Simon wurde in Frankreich geboren, wobei der genaue Geburtsort sowie das genaue Datum nicht bekannt sind. Seine Turnierteilnahmen erstreckten sich von 1905 bis 1937, wobei er seine grösste Bekanntheit durch seine Teilnahme an den Olympischen Sommerspielen 1920 in Antwerpen erlangte. Im Tenniseinzel besiegte er zum Auftakt Enrique de Satrústegui aus Spanien in fünf Sätzen, ehe er im Achtelfinal dem Schweden Sune Malmström in drei Sätzen unterlag. Im Doppel schied Simon mit seinem Landsmann Hans Sÿz bereits zum Auftakt aus.

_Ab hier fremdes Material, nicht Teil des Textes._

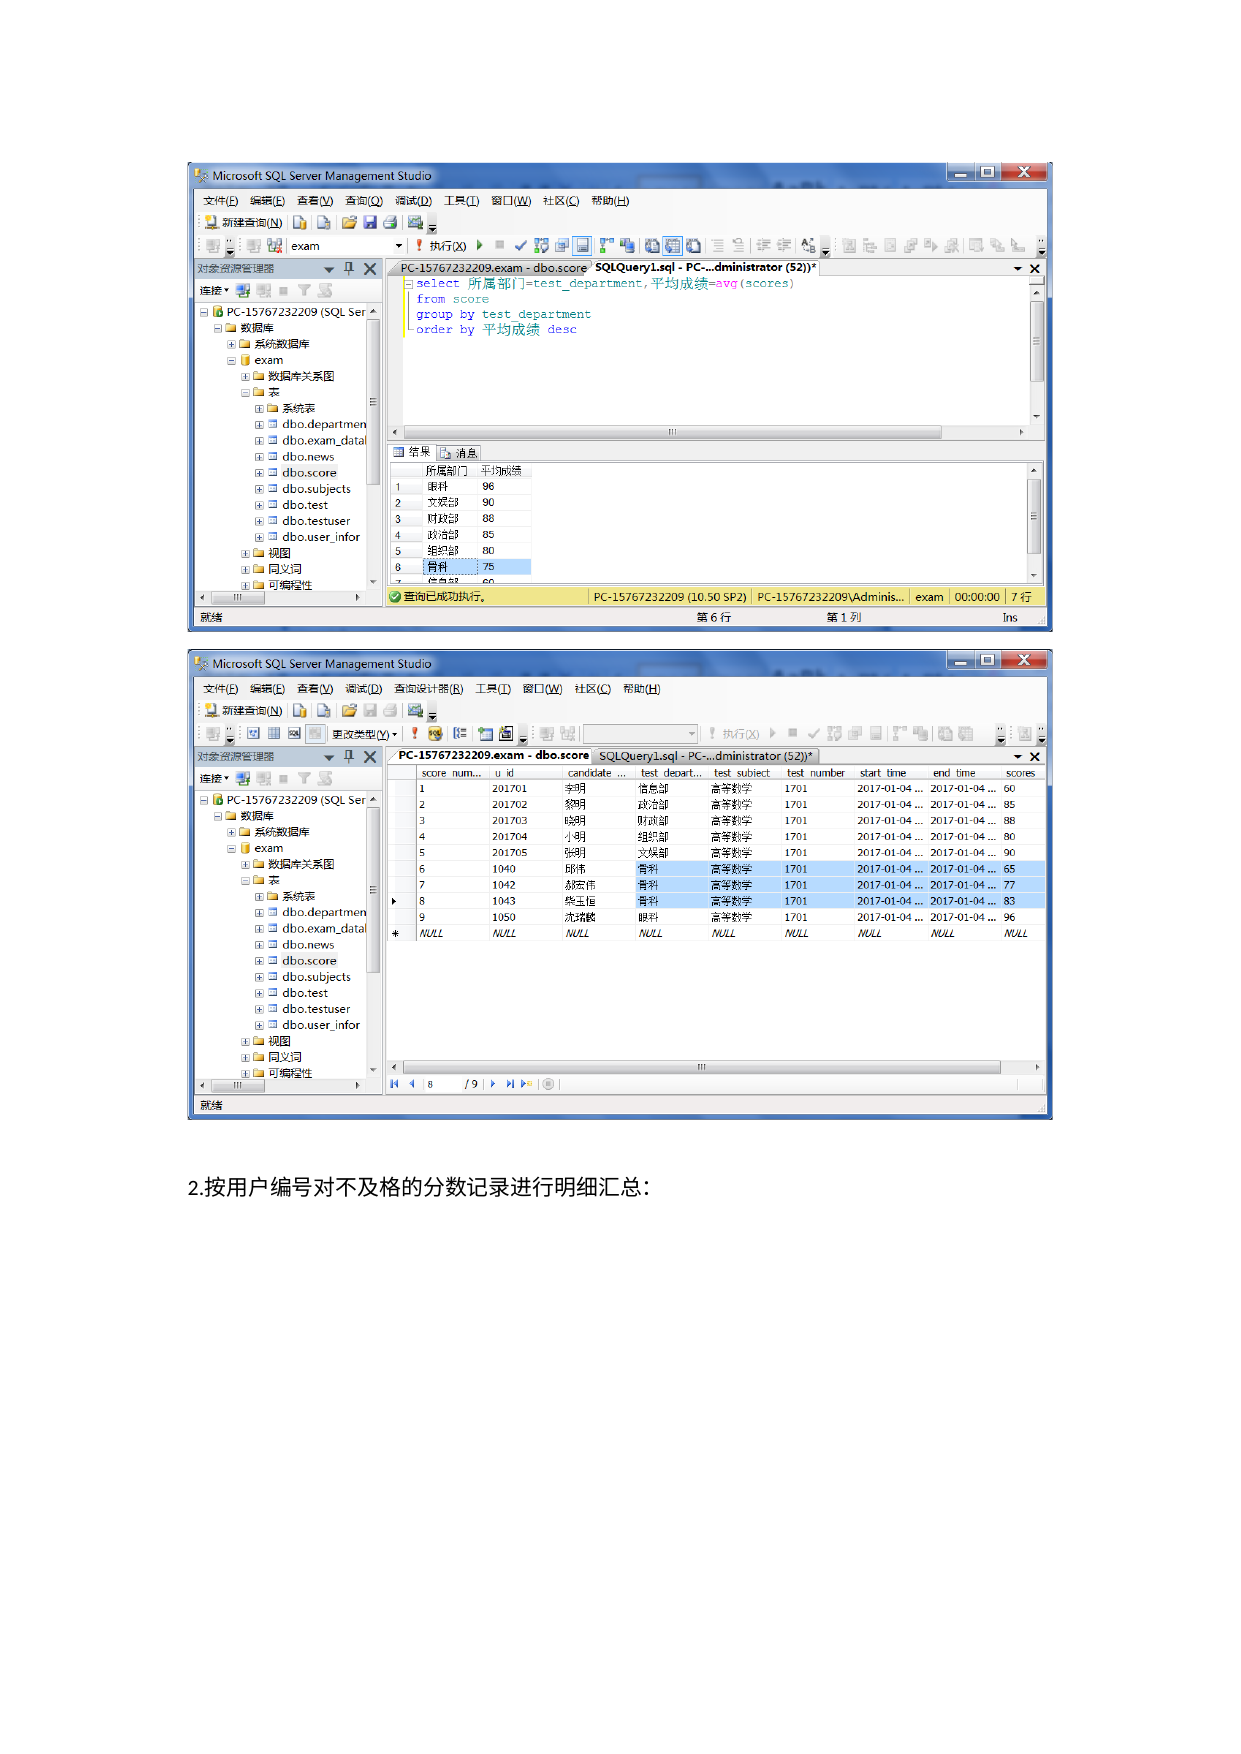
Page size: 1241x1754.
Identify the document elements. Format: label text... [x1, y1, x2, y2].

Zwischen 1905 und 1925 gewann der Schweizer zehn Amateurturniere, darunter fünfmal die nationalen Schweizer Meisterschaften (1905, 1907, 1911–1913). Mit Sÿz als Partner war er auch Doppelmeister (1919, 1920).[3]

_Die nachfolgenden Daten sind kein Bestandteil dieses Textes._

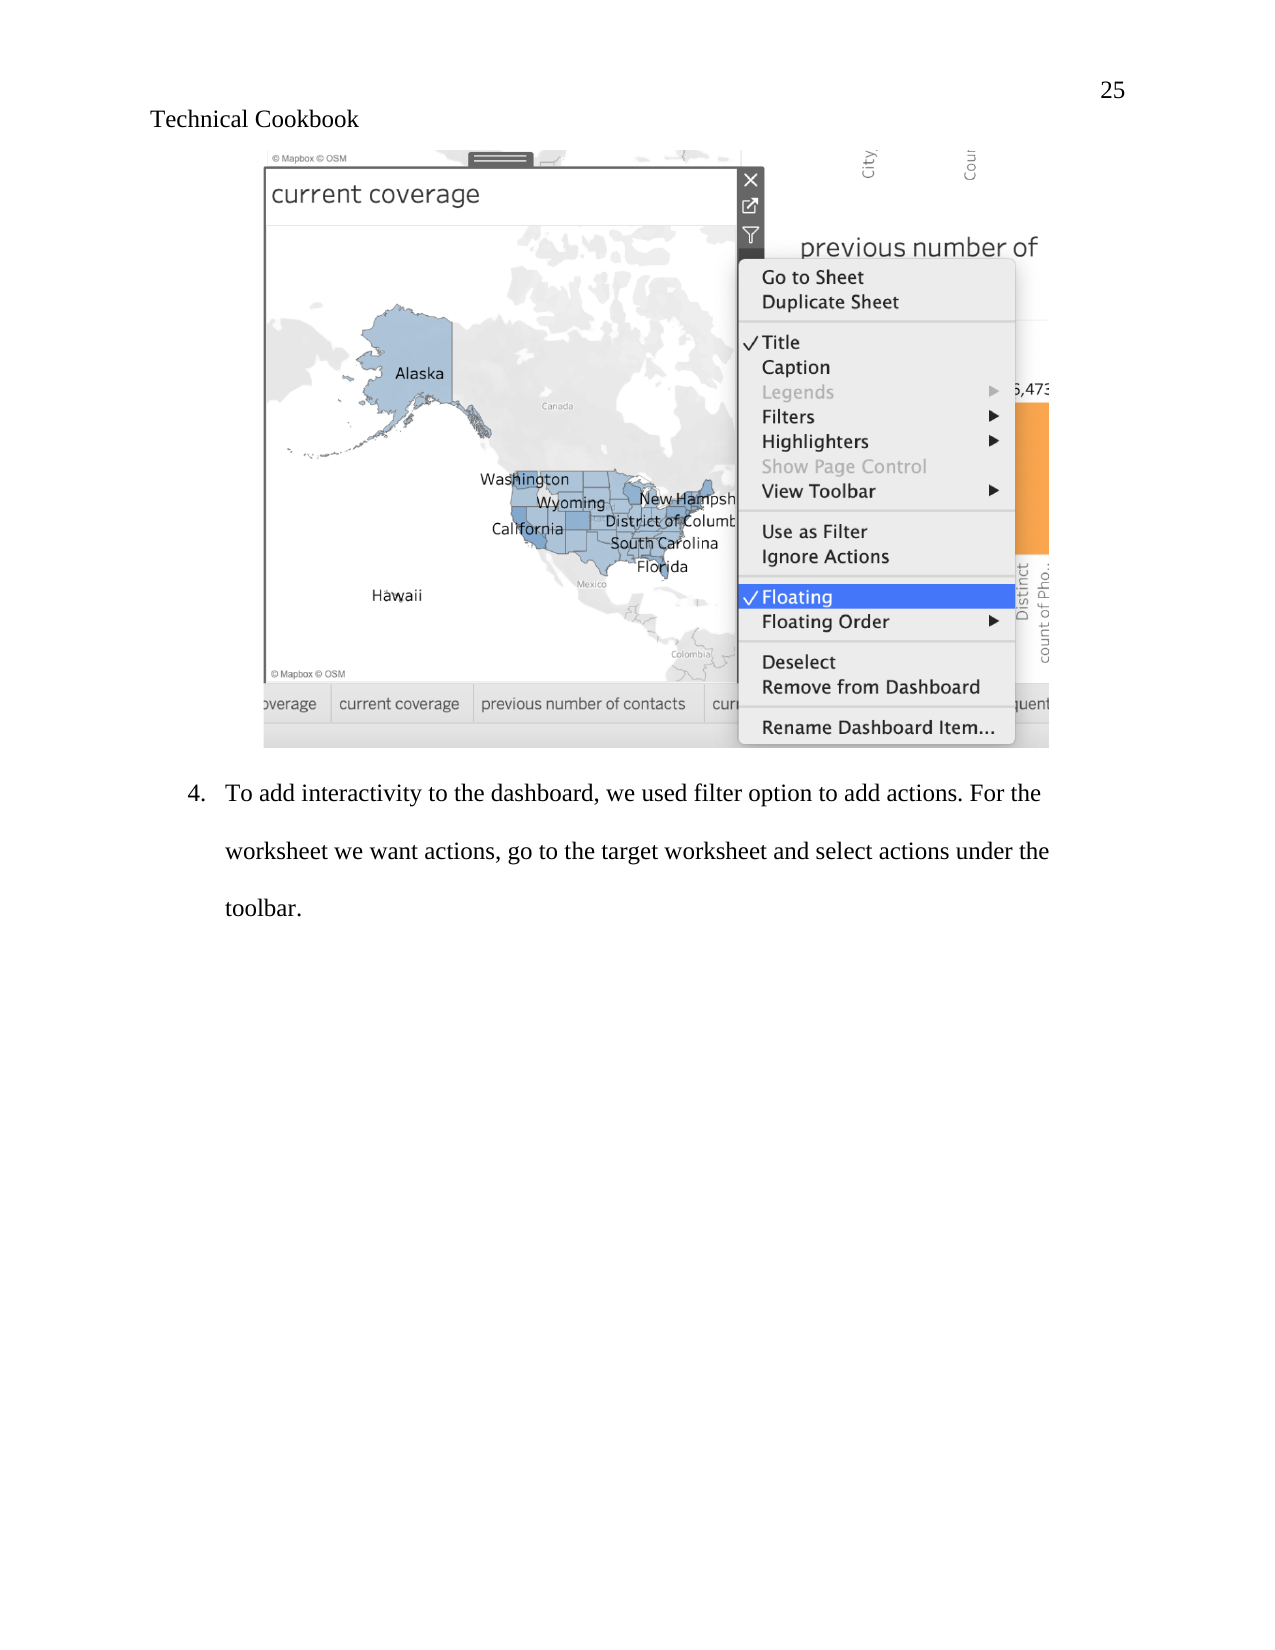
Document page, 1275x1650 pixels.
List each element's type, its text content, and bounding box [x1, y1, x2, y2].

picture [263, 150, 1049, 748]
list To add interactivity to the dashboard, we used filter option to add actions. For the worksheet we want actions, go to the target worksheet and select actions under the toolbar. [187, 778, 1125, 922]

Bei den relevanten grossen Turnieren trat er nur selten in Erscheinung. Sein bestes Resultat erzielte er 1919 bei den Tennis-Hallenweltmeisterschaften, als er den Viertelfinal erreichte. Am Turnier in Wimbledon nahm er nur 1913 teil und schied dort in der ersten Runde des Einzels aus. Bei den Hartplatz-Weltmeisterschaften spielte er 1913 und 1914 und zog im zweiten Jahr in den Achtelfinal ein, wo er gegen den späteren Turniersieger Anthony Wilding verlor, aber immerhin einen Satz gewann.[5]